EIM domain

An Enterprise Identity Mapping (EIM) domain is a directory within a Lightweight Directory Access Protocol (LDAP) server that contains EIM data for an enterprise.

An EIM domain is the collection of all the EIM identifiers, EIM associations, and user registries that are defined in that domain, as well as access control for the data. Systems (EIM clients) participate in the domain by using the domain data for EIM lookup operations.

An EIM domain is different from a user registry. A user registry defines a set of user identities known to and trusted by a particular instance of an operating system or application. A user registry also contains the information needed to authenticate the user of the identity. Additionally, a user registry often contains other attributes such as user preferences, system privileges, or personal information for that identity.

In contrast, an EIM domain refers to user identities that are defined in user registries. An EIM domain contains information about the relationship between identities in various user registries (user name, registry type, and registry instance) and the actual people or entities that these identities represent.

Figure 2 shows the data that is stored within an EIM domain. This data includes EIM identifiers, EIM registry definitions, and EIM associations. EIM data defines the relationship between user identities and the people or entities that these identities represent in an enterprise.

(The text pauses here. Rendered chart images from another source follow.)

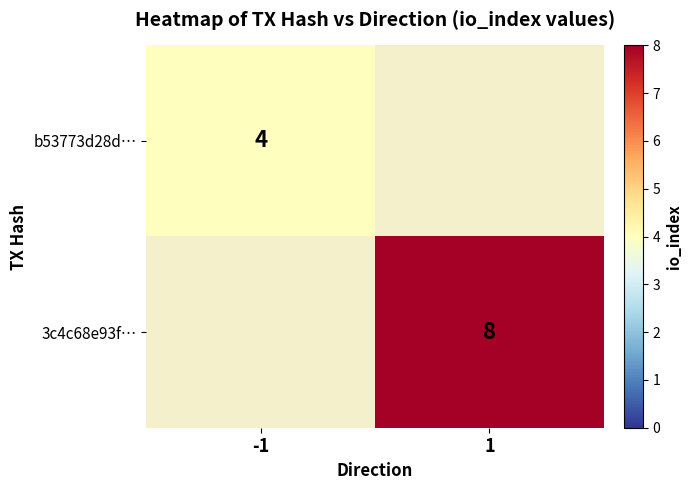

Between -1 and 1, which is larger?

1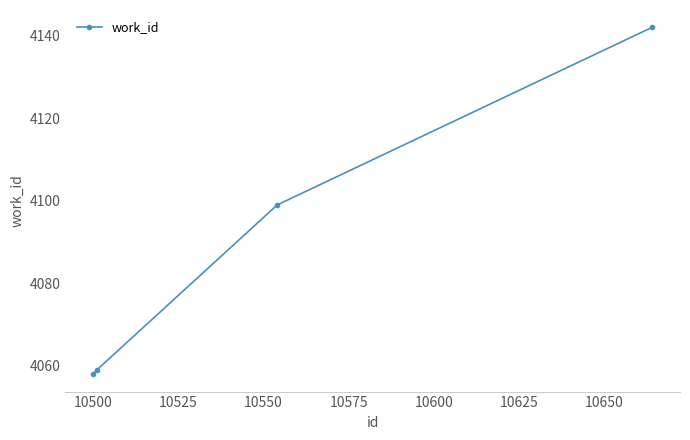

How many lines are shown in the chart?

1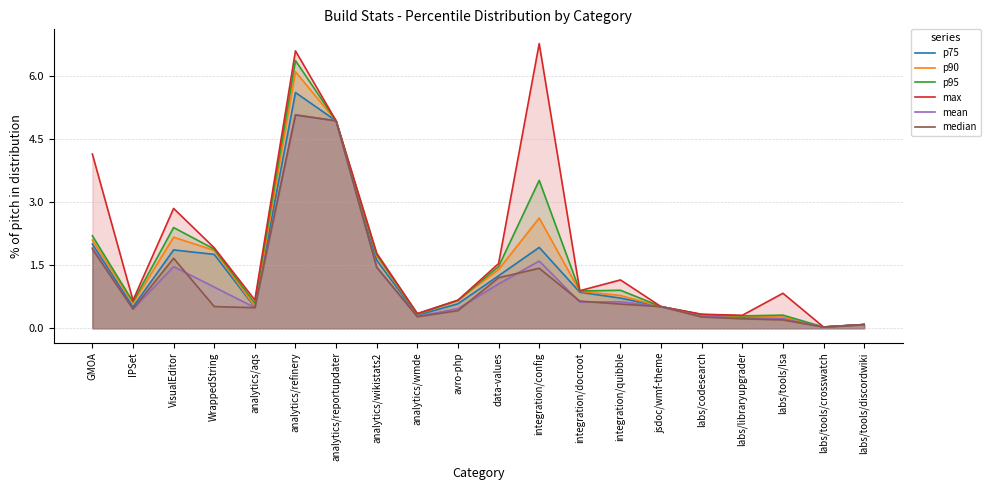

What is the value of the median point at the 8th from the left?

1.5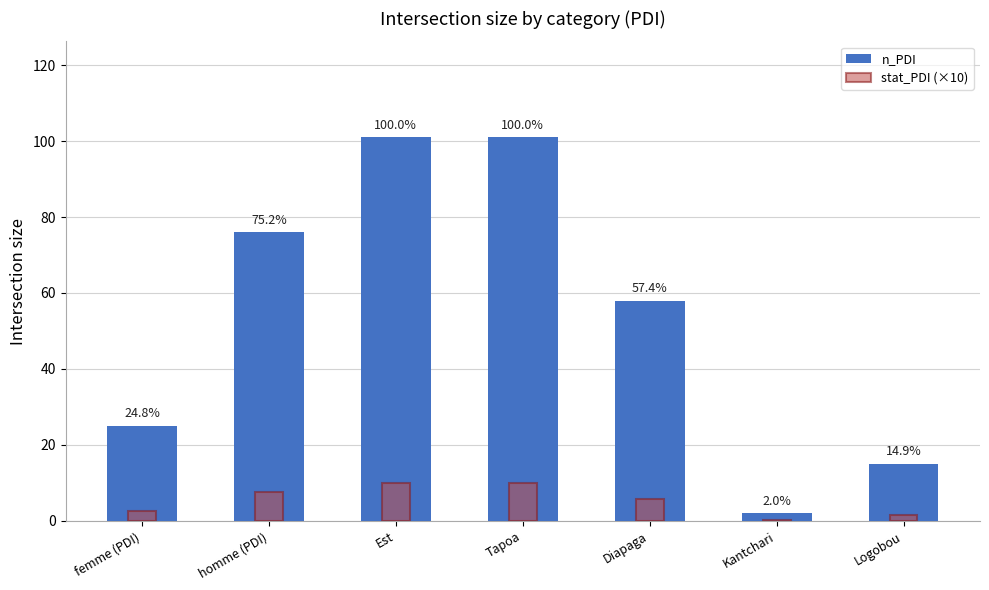

The value of n_PDI at Logobou is 15.0. True or false?

True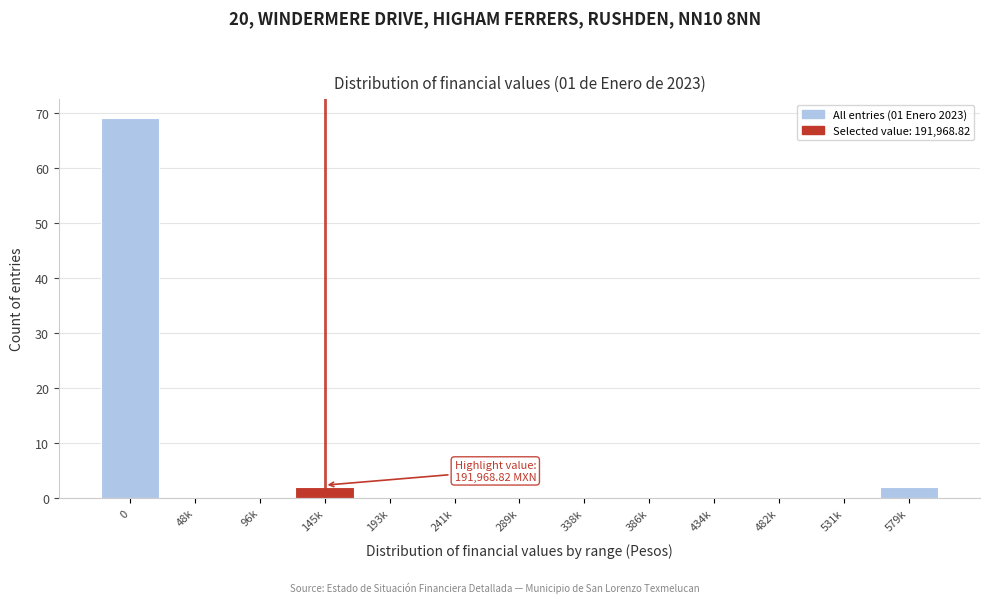

Reading left to right, what are all the values shown in this chart?

0=69	48k=0	96k=0	145k=2	193k=0	241k=0	289k=0	338k=0	386k=0	434k=0	482k=0	531k=0	579k=2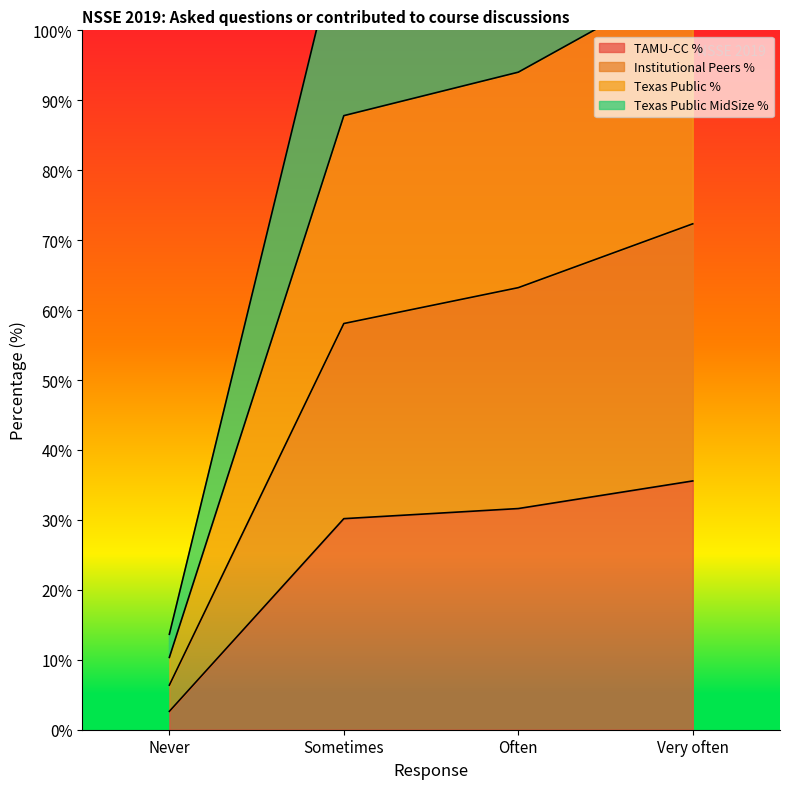

What is the minimum value shown in the chart?

2.6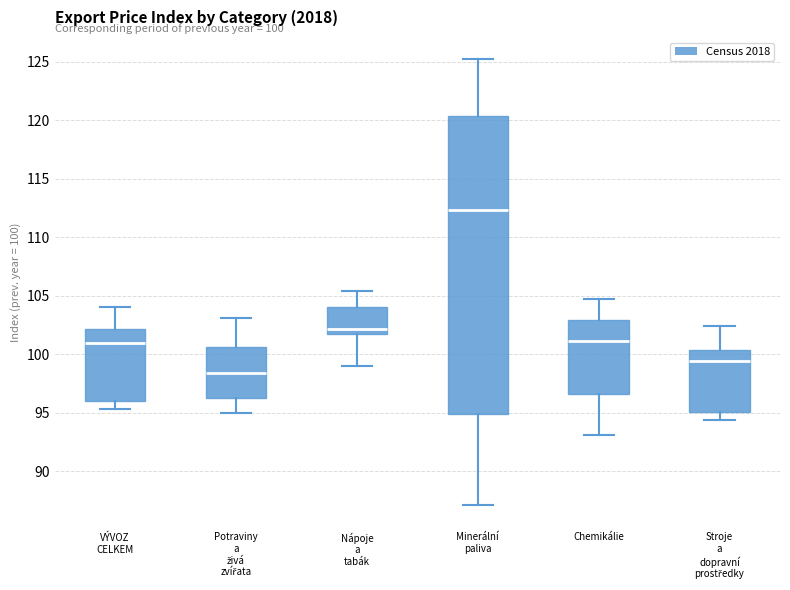

Which box is the tallest, from its lower edge to its upper edge?

Minerální paliva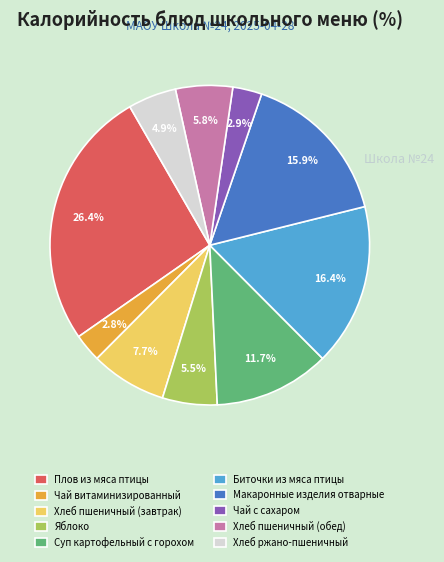

Which has a higher value, Яблоко or Макаронные изделия отварные?

Макаронные изделия отварные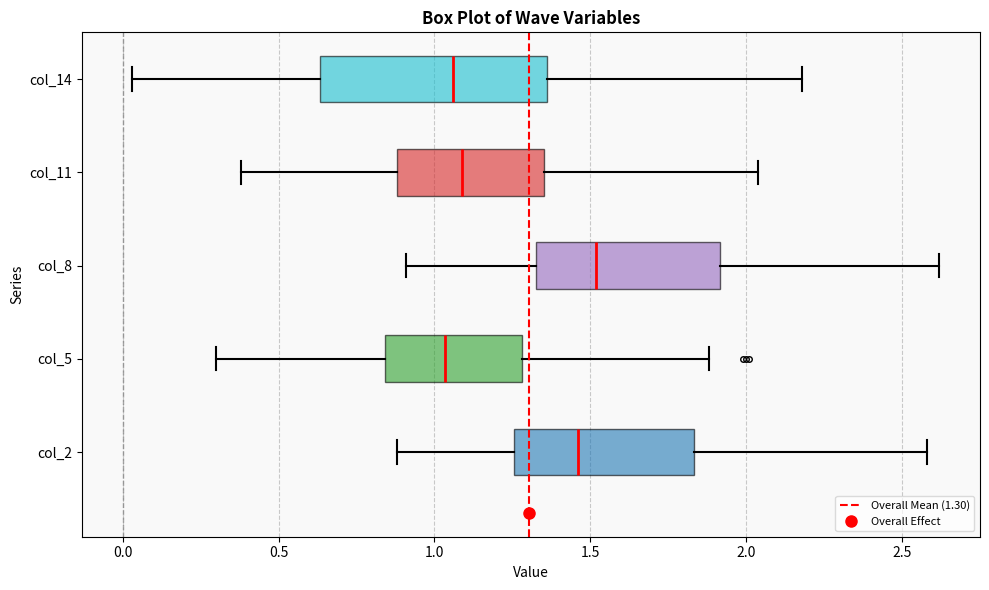

Reading bottom to top, read every box against the x-axis: the position of its median line, the range the box covers, and the ends of its whiskers. The values are not printed on the chart, so give them approximately, as read against the axis.

col_2: median 1.45, box 1.25 to 1.85, whiskers 0.90 to 2.60
col_5: median 1.05, box 0.85 to 1.30, whiskers 0.30 to 1.90
col_8: median 1.50, box 1.35 to 1.90, whiskers 0.90 to 2.60
col_11: median 1.10, box 0.90 to 1.35, whiskers 0.40 to 2.05
col_14: median 1.05, box 0.65 to 1.35, whiskers 0.05 to 2.20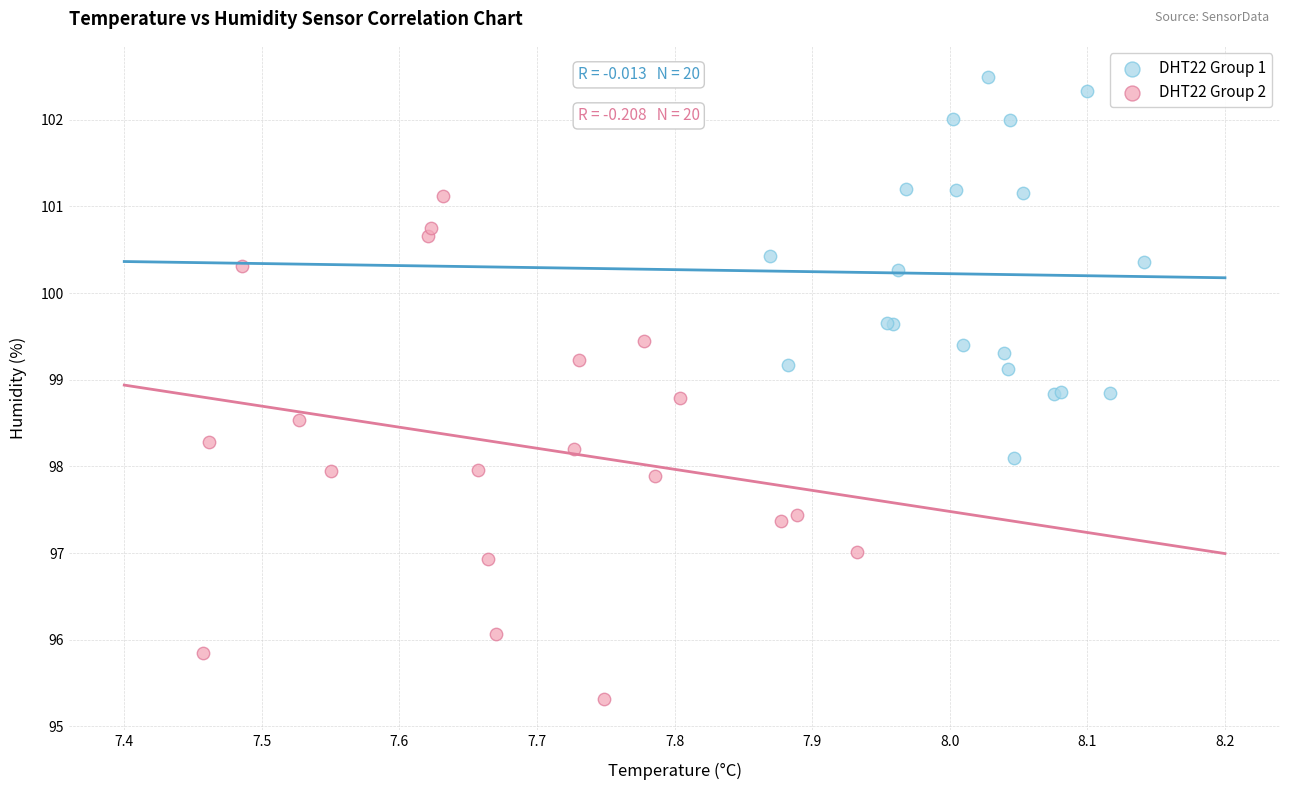

Which series reaches the maximum Y coordinate?

DHT22 Group 1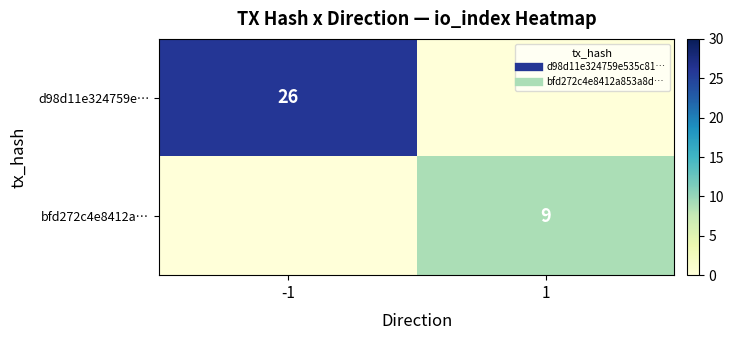

At which label is d98d11e324759e… closest to 13?

-1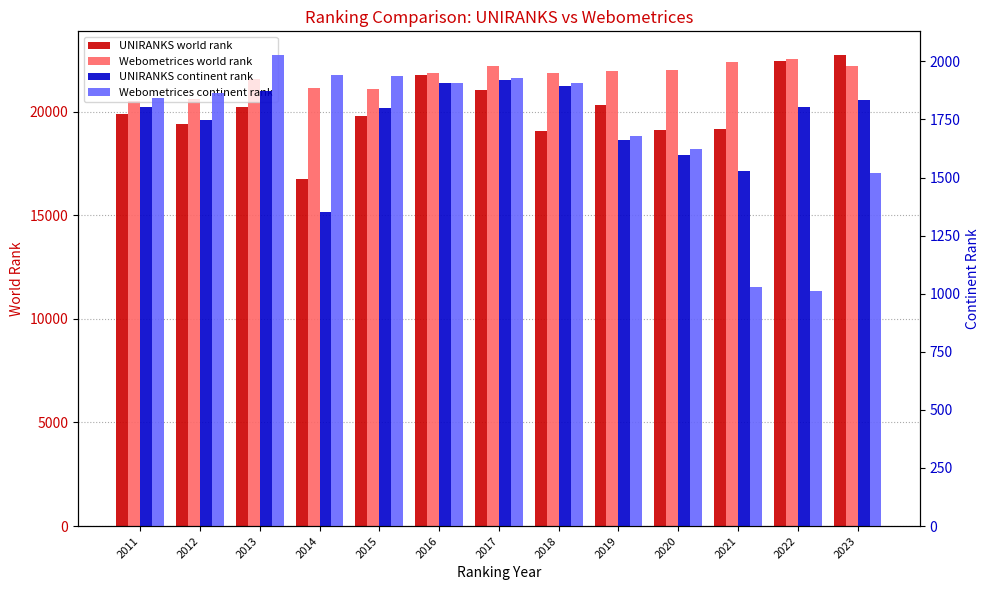

Which series has the largest total across all categories?

Webometrices world rank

Figure 1. EIM domain and the data that is stored within the domain
Example of the information that is stored in an EIM domain

EIM data includes:

EIM registry definitions
Each EIM registry definition that you create represents an actual user registry (and the user identity information it contains) that exists on a system within the enterprise. Once you define a specific user registry in EIM, that user registry can participate in the EIM domain. You can create two types of registry definitions, one type refers to system user registries and the other type refers to application user registries.

EIM identifiers
Each EIM identifier that you create uniquely represents a person or entity (such as a print server or a file server) within an enterprise. You can create an EIM identifier when you want to have one-to-one mappings between the user identities that belong to a person or entity to whom the EIM identifier corresponds.

EIM associations
The EIM associations that you create represent relationships between user identities. You must define associations so that EIM clients can use EIM APIs to perform successful EIM lookup operations. These EIM lookup operations search an EIM domain for defined associations. There are two different types of associations that you can create:

Identifier associations
Identifier associations allow you to define a one-to-one relationship between user identities through an EIM identifier defined for an individual. Each EIM identifier association that you create represents a single, specific relationship between an EIM identifier and an associated user identity within an enterprise. Identifier associations provide the information that ties an EIM identifier to a specific user identity in a specific user registry and allow you to create one-to-one identity mapping for a user. Identity associations are especially useful when individuals have user identities with special authorities and other privileges that you want to specifically control by creating one-to-one mappings between their user identities.

Policy associations
Policy associations allow you to define a relationship between a group of user identities in one or more user registries and an individual user identity in another user registry. Each EIM policy association that you create results in a many-to-one mapping between the source group of user identities in one user registry and a single target user identity. Typically, you create policy associations to map a group of users who all require the same level of authorization to a single user identity with that level of authorization.